Let $M, N$ be Riemannian manifolds and $f: M \to N$ be a smooth map
(I'm actually only considering diffeomorphisms (flows)
$\Phi^t: M \to M$, but just for the sake of generality).

The first derivative of $f$ can be understood as its tangent map
$T f: T M \to T N$. Higher derivatives can abstractly be viewed as
maps between higher order tangent bundles.

I want to make estimates on the (operator norm) size of these higher
derivatives. In the higher order tangent spaces (see also the recent
question https://mathoverflow.net/questions/2019/) I'd have to use
induced metrics, which I don't readily know how to work with, and besides,
I think these would include the base, lower order derivatives as well.

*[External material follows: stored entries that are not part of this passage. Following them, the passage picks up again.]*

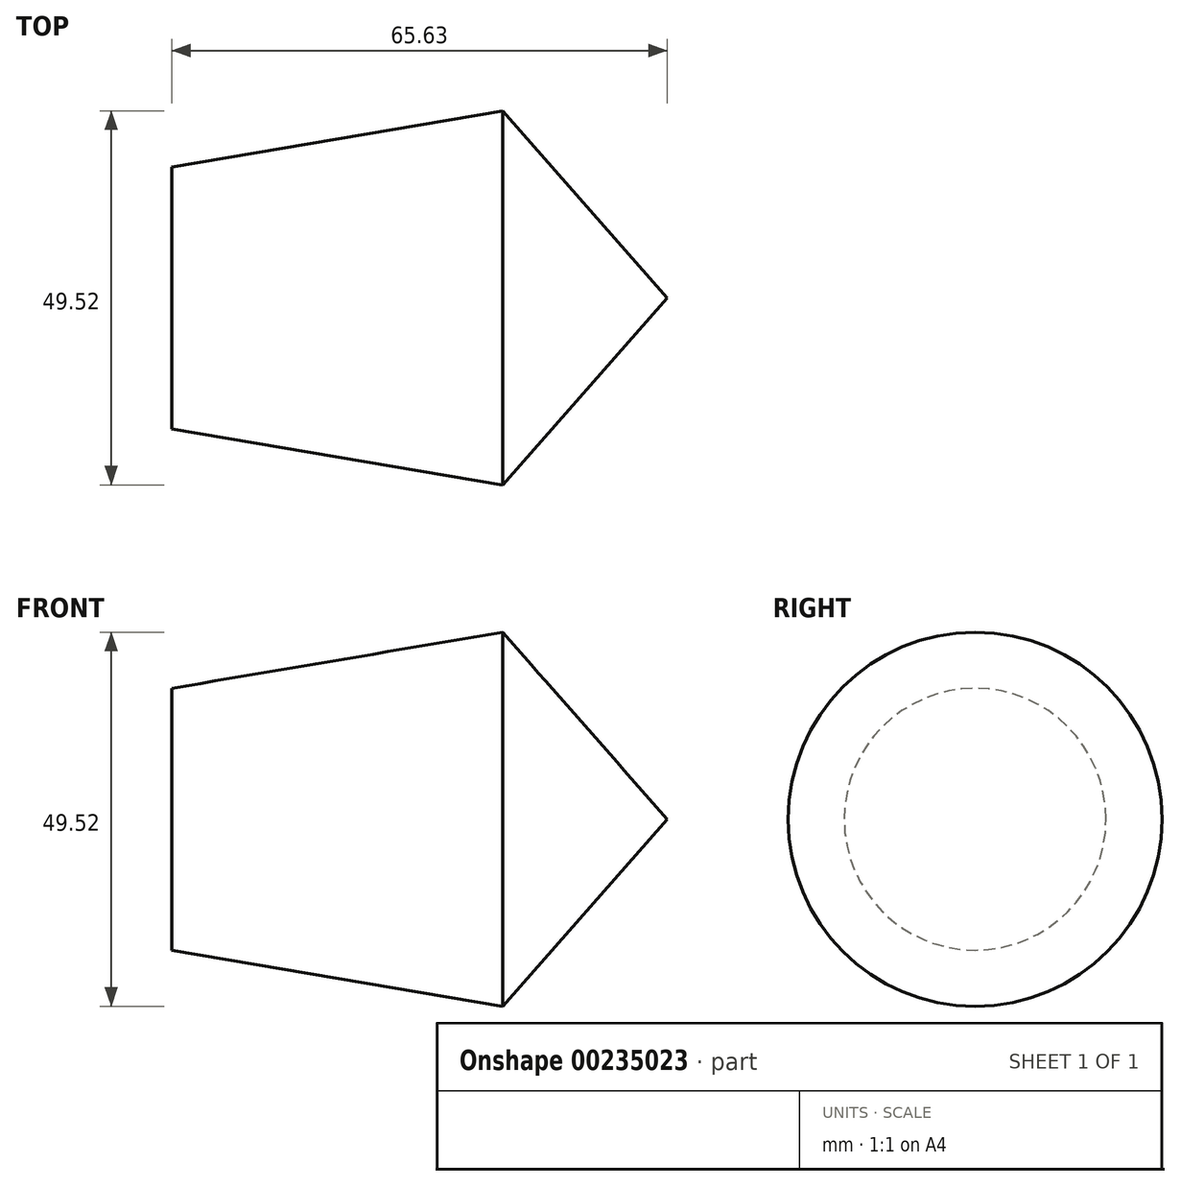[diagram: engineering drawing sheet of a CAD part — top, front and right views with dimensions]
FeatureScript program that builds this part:
annotation { "Feature Type Name" : "Feature", "Feature Type Description" : "" }
export const myFeature = defineFeature(function(context is Context, id is Id, definition is map)
    precondition{}
    {
        {
            var Q0;
            Q0=qCreatedBy(makeId("Top.planeOp"),FACE);
            var sketch = newSketch(context, id + "F0", { "sketchPlane" : qUnion([Q0])});
            skLineSegment(sketch, "E0", {"start": v(0, 0) * mm, "end": v(0, 17.33) * mm});
            skLineSegment(sketch, "E1", {"start": v(0, 17.33) * mm, "end": v(43.83, 24.76) * mm});
            skLineSegment(sketch, "E2", {"start": v(43.83, 24.76) * mm, "end": v(65.63, 0) * mm});
            skLineSegment(sketch, "E3", {"start": v(65.63, 0) * mm, "end": v(0, 0) * mm});
            skSolve(sketch);
        }
        {
            var Q0;
            Q0=sQuery(id+"F0.wireOp",EDGE,"E2");
            var Q1;
            Q1=sQuery(id+"F0.wireOp",EDGE,"E1");
            var Q2;
            Q2=sQuery(id+"F0.wireOp",EDGE,"E0");
            var Q3;
            Q3=sQuery(id+"F0.wireOp",EDGE,"E3");
            revolve(context, id + "F1", {"bodyType" : ToolBodyType.SURFACE, "surfaceEntities" : qUnion([Q0, Q1, Q2]), "axis" : qUnion([Q3]), "revolveType" : RevolveType.ONE_DIRECTION, "angle" : 360 * degree});
        }
    });
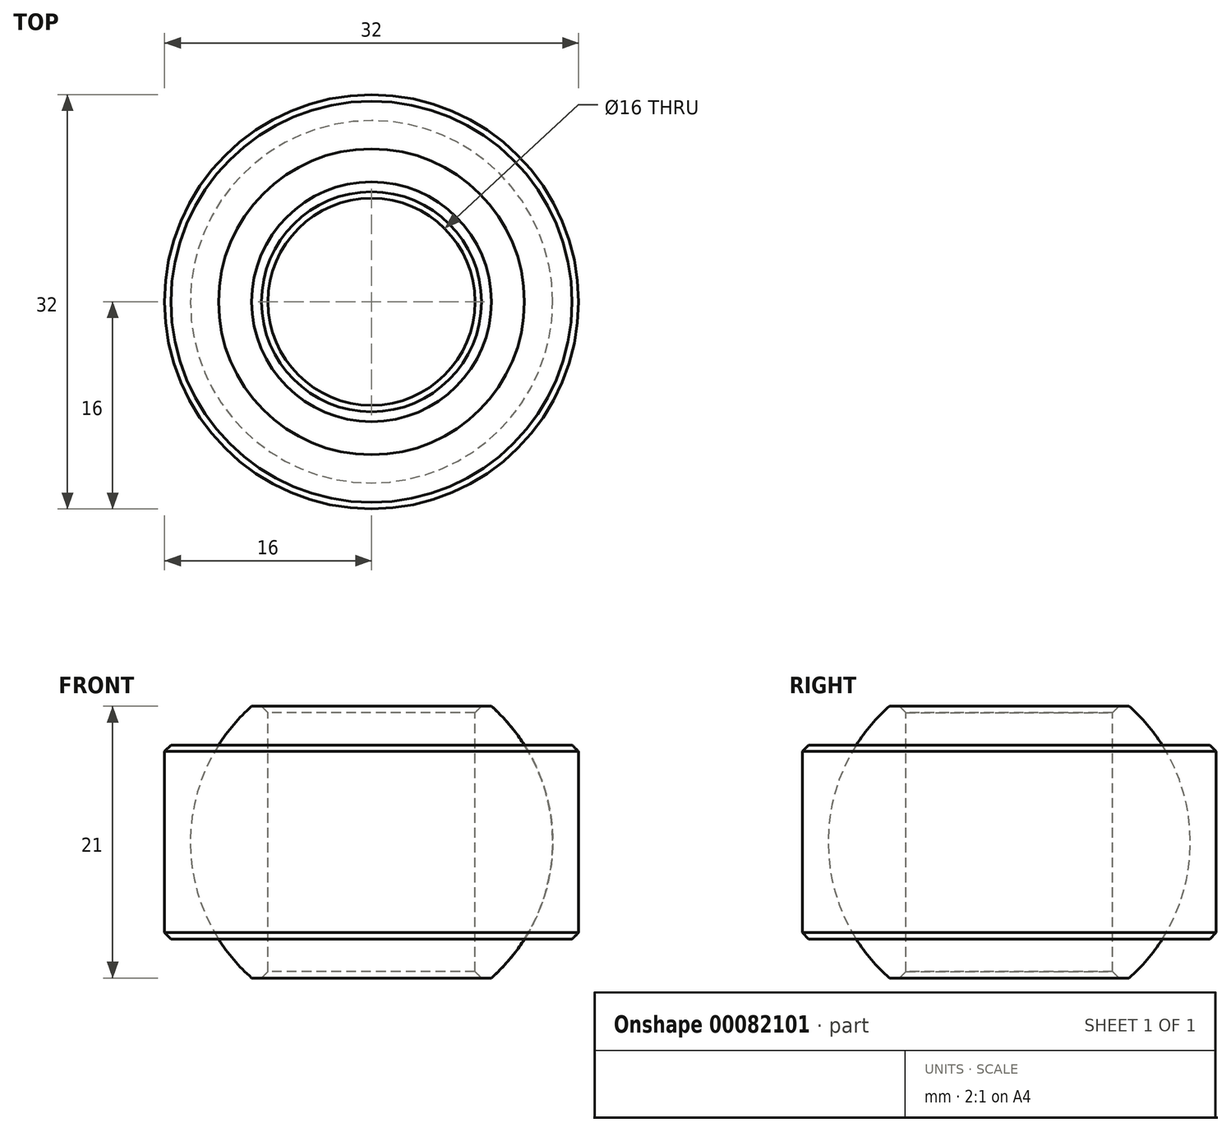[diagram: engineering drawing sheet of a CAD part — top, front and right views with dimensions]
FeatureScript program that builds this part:
annotation { "Feature Type Name" : "Feature", "Feature Type Description" : "" }
export const myFeature = defineFeature(function(context is Context, id is Id, definition is map)
    precondition{}
    {
        {
            var Q0;
            Q0=qCreatedBy(makeId("Top.planeOp"),FACE);
            var sketch = newSketch(context, id + "F0", { "sketchPlane" : qUnion([Q0])});
            skCircle(sketch, "E0", {"center": v(0, 0) * mm, "radius": 16 * mm});
            skSolve(sketch);
        }
        {
            var Q0;
            Q0 = qSketchRegion(id + "F0", true);
            extrude(context, id + "F1", {"entities" : qUnion([Q0]), "depth" : 15 * mm, "symmetric" : true});
        }
        {
            var Q0;
            Q0=qCreatedBy(makeId("Front.planeOp"),FACE);
            var sketch = newSketch(context, id + "F2", { "sketchPlane" : qUnion([Q0])});
            skCircle(sketch, "E1", {"center": v(0, 0) * mm, "radius": 14 * mm});
            skLineSegment(sketch, "E2", {"start": v(0, -25.5) * mm, "end": v(0, 24.66) * mm});
            skSolve(sketch);
        }
        {
            var Q0;
            {var subQ0=sQuery(id+"F2.wireOp",EDGE,"E2");var subQ1=sQuery(id+"F2.wireOp",EDGE,"E1");var subQ2=makeQuery(id+"F2.imprint","INTERSECT",VERTEX,{"disambiguationData":[OD(0.0)],"derivedFrom":[subQ1,subQ0]});Q0=makeQuery(id+"F2.imprint","IMPRINT",FACE,{"disambiguationData":[TD([[makeQuery(id+"F2.imprint","IMPRINT",EDGE,{"disambiguationData":[TD([[subQ2,-1.0]])],"derivedFrom":subQ1}),1.0]])]});}
            var Q1;
            Q1=sQuery(id+"F2.wireOp",EDGE,"E2");
            revolve(context, id + "F3", {"operationType" : NewBodyOperationType.REMOVE, "entities" : qUnion([Q0]), "axis" : qUnion([Q1]), "revolveType" : RevolveType.FULL, "oppositeDirection" : true});
        }
        {
            var Q0;
            {var subQ0=sQuery(id+"F2.wireOp",EDGE,"E2");var subQ1=sQuery(id+"F2.wireOp",EDGE,"E1");var subQ2=makeQuery(id+"F2.imprint","INTERSECT",VERTEX,{"disambiguationData":[OD(0.0)],"derivedFrom":[subQ1,subQ0]});Q0=makeQuery(id+"F2.imprint","IMPRINT",FACE,{"disambiguationData":[TD([[makeQuery(id+"F2.imprint","IMPRINT",EDGE,{"disambiguationData":[TD([[subQ2,-1.0]])],"derivedFrom":subQ1}),1.0]])]});}
            var Q1;
            Q1=sQuery(id+"F2.wireOp",EDGE,"E2");
            revolve(context, id + "F4", {"entities" : qUnion([Q0]), "axis" : qUnion([Q1]), "revolveType" : RevolveType.FULL});
        }
        {
            var Q0;
            Q0=qCreatedBy(makeId("Front.planeOp"),FACE);
            var sketch = newSketch(context, id + "F5", { "sketchPlane" : qUnion([Q0])});
            skLineSegment(sketch, "E3.bottom", {"start": v(22.57, 10.5) * mm, "end": v(-22.57, 10.5) * mm});
            skLineSegment(sketch, "E3.top", {"start": v(22.57, 31) * mm, "end": v(-22.57, 31) * mm});
            skLineSegment(sketch, "E3.left", {"start": v(22.57, 10.5) * mm, "end": v(22.57, 31) * mm});
            skLineSegment(sketch, "E3.right", {"start": v(-22.57, 10.5) * mm, "end": v(-22.57, 31) * mm});
            skPoint(sketch, "E3.middle", {"position": v(0, 20.75) * mm});
            skLineSegment(sketch, "E4.bottom", {"start": v(20.02, -21.99) * mm, "end": v(-20.02, -21.99) * mm});
            skLineSegment(sketch, "E4.top", {"start": v(20.02, -10.5) * mm, "end": v(-20.02, -10.5) * mm});
            skLineSegment(sketch, "E4.left", {"start": v(20.02, -21.99) * mm, "end": v(20.02, -10.5) * mm});
            skLineSegment(sketch, "E4.right", {"start": v(-20.02, -21.99) * mm, "end": v(-20.02, -10.5) * mm});
            skPoint(sketch, "E4.middle", {"position": v(0, -16.24) * mm});
            skSolve(sketch);
        }
        {
            var Q0;
            Q0 = qSketchRegion(id + "F5", true);
            extrude(context, id + "F6", {"entities" : qUnion([Q0]), "operationType" : NewBodyOperationType.REMOVE, "endBound" : BoundingType.THROUGH_ALL, "oppositeDirection" : true, "depth" : 25 * mm, "hasSecondDirection" : true, "secondDirectionBound" : BoundingType.THROUGH_ALL, "secondDirectionOppositeDirection" : false, "secondDirectionDepth" : 25 * mm});
        }
        {
            var Q0;
            Q0=makeQuery(id+"F6.boolean.opBoolean","COPY",FACE,{"derivedFrom":makeQuery(id+"F6.opExtrude","SWEPT_FACE",FACE,{"disambiguationData":[OSD([sQuery(id+"F5.wireOp",EDGE,"E3.bottom")])]})});
            var sketch = newSketch(context, id + "F7", { "sketchPlane" : qUnion([Q0])});
            skCircle(sketch, "E5", {"center": v(0, 0) * mm, "radius": 8 * mm});
            skSolve(sketch);
        }
        {
            var Q0;
            Q0=makeQuery(id+"F7.imprint","IMPRINT",FACE,{"disambiguationData":[TD([[makeQuery(id+"F7.imprint","IMPRINT",EDGE,{"derivedFrom":sQuery(id+"F7.wireOp",EDGE,"E5")}),1.0]])]});
            extrude(context, id + "F8", {"entities" : qUnion([Q0]), "operationType" : NewBodyOperationType.REMOVE, "endBound" : BoundingType.THROUGH_ALL, "oppositeDirection" : true, "depth" : 25 * mm});
        }
        {
            var Q0;
            Q0=makeQuery(id+"F8.boolean.opBoolean","COPY",FACE,{"derivedFrom":makeQuery(id+"F8.opExtrude","SWEPT_FACE",FACE,{"disambiguationData":[OSD([sQuery(id+"F7.wireOp",EDGE,"E5")])]})});
            var Q1;
            Q1=makeQuery(id+"F1.opExtrude","SWEPT_FACE",FACE,{"disambiguationData":[OSD([sQuery(id+"F0.wireOp",EDGE,"E0")])]});
            chamfer(context, id + "F9", {"entities" : qUnion([Q0, Q1]), "width" : 0.5 * mm, "tangentPropagation" : true});
        }
    });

I would prefer to keep things defined on the tangent/tensor bundle, in
a similar way as taking covariant derivatives for vector fields, but I
don't know how to do this for for maps $f: M \to N$.

So my question roughly is: are there natural/practical representations
of norms of higher order derivatives of maps between manifolds?

One thing I did come up with is representing $f$ in normal coordinates, as these are the most canonical charts and then use the norms in the tangent spaces at the argument and image points $x$ and $y = f(x)$.

(The basis for this question is that I want to obtain a Gronwall-like
growth estimate for the higher derivatives of a flow $\Phi^t$ in
terms of the exponential growth of its tangent flow $D \Phi^t$.)